LC 25 - Reverse Nodes in k-Group

Question

Given the head of a linked list, reverse the nodes of the list k at a time, and return the modified list.

k is a positive integer and is less than or equal to the length of the linked list. If the number of nodes is not a multiple of k then left-out nodes, in the end, should remain as it is.
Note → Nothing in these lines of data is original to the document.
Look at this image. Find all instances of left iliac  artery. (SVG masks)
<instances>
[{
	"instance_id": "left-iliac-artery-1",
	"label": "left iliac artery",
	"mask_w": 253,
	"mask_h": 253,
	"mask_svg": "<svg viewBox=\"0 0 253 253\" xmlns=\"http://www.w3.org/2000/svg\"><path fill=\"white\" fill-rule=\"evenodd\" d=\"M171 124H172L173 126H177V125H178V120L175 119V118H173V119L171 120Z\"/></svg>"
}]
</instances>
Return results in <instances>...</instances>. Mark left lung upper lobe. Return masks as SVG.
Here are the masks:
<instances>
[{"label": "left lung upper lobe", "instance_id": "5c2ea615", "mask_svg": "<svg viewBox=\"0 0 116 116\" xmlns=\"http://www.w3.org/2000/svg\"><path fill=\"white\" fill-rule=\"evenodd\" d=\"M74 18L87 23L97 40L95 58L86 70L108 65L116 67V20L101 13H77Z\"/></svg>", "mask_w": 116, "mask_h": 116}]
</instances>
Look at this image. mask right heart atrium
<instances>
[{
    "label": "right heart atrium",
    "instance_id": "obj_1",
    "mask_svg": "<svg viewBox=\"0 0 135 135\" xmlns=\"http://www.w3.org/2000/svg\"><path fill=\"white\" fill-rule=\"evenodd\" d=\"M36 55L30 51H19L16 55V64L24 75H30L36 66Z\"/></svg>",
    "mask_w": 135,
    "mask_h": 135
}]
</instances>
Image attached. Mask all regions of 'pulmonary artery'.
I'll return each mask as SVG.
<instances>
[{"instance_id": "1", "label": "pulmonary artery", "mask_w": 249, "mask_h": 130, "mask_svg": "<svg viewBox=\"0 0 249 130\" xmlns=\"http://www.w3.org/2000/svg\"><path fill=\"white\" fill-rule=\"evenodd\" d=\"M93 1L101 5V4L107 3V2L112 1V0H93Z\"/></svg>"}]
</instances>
You may not alter the values in the list’s nodes, only nodes themselves may be changed.

Example 1:

Input: head = [1,2,3,4,5], k = 2
Output: [2,1,4,3,5]

Example 2:

Input: head = [1,2,3,4,5], k = 3
Output: [3,2,1,4,5]

Constraints:

• The number of nodes in the list is n.
• 1 <= k <= n <= 5000
• 0 <= Node.val <= 1000

Follow-up: Can you solve the problem in O(1) extra memory space?

Links

Question here and solution here

Solution

concept

The main concept here is to use points to label the groups, the node right before the group and the node right behind the groups.

code

from typing import Optional

# Definition for singly-linked list.
class ListNode:
    def __init__(self, val=0, next=None):
        self.val = val
        self.next = next
class Solution:
    def reverseKGroup(self, head: Optional[ListNode], k: int) -> Optional[ListNode]:
        """
        use a list to store all values from the linked list
        """
        val_list = []
        dummy = head
        # go through the ll to get all val
        while dummy:
            val_list.append(dummy.val)
            dummy = dummy.next
        # use list comprehension to reverse every k elements
        val_list = [val_list[i:i+k][::-1] if len(val_list[i:i+k])>=k else val_list[i:i+k] for i in range(0,len(val_list),k)]
        flat_list = [x for xs in val_list for x in xs]
        # reconstruct the linked list
        head = dummy = ListNode()
        for node_val in flat_list:
            dummy.next = ListNode(node_val)
            dummy = dummy.next
        return head.next
    
class NeetSolution:
    def reverseKGroup(self, head: Optional[ListNode], k: int) -> Optional[ListNode]:
        """
        time complexity: O(n)
        space complexity: O(1)
        https://www.youtube.com/watch?v=1UOPsfP85V4
        """
        # dummy node before head
        dummy = ListNode(0, head)
        # the node before the group we would like to reverse
        groupPrev = dummy

        while True:
            kth = self.getkth(groupPrev, k)
            # when we reach the end of ll
            # not enough node to perform reverse
            if not kth:
                break
            # this node is right after the last node (i.e. kth) of the grp
            groupNext = kth.next
            
            # reverse the group
            prev, curr = kth.next, groupPrev.next
            while curr != groupNext:
                tmp = curr.next
                curr.next = prev
                prev = curr
                curr = tmp

            # reconnect the group with the rest of the ll    
            tmp = groupPrev.next
            groupPrev.next = kth
            groupPrev = tmp

        return dummy.next

    def getkth(self, curr, k):
        """
        given a node, find the node k away, i.e. kth node
        if curr == groupPrev, return will be the last node of the group
        """
        while curr and k > 0:
            curr = curr.next
            k -= 1
        return curr

Complexity

time: $O(n)$
space: $O(n)$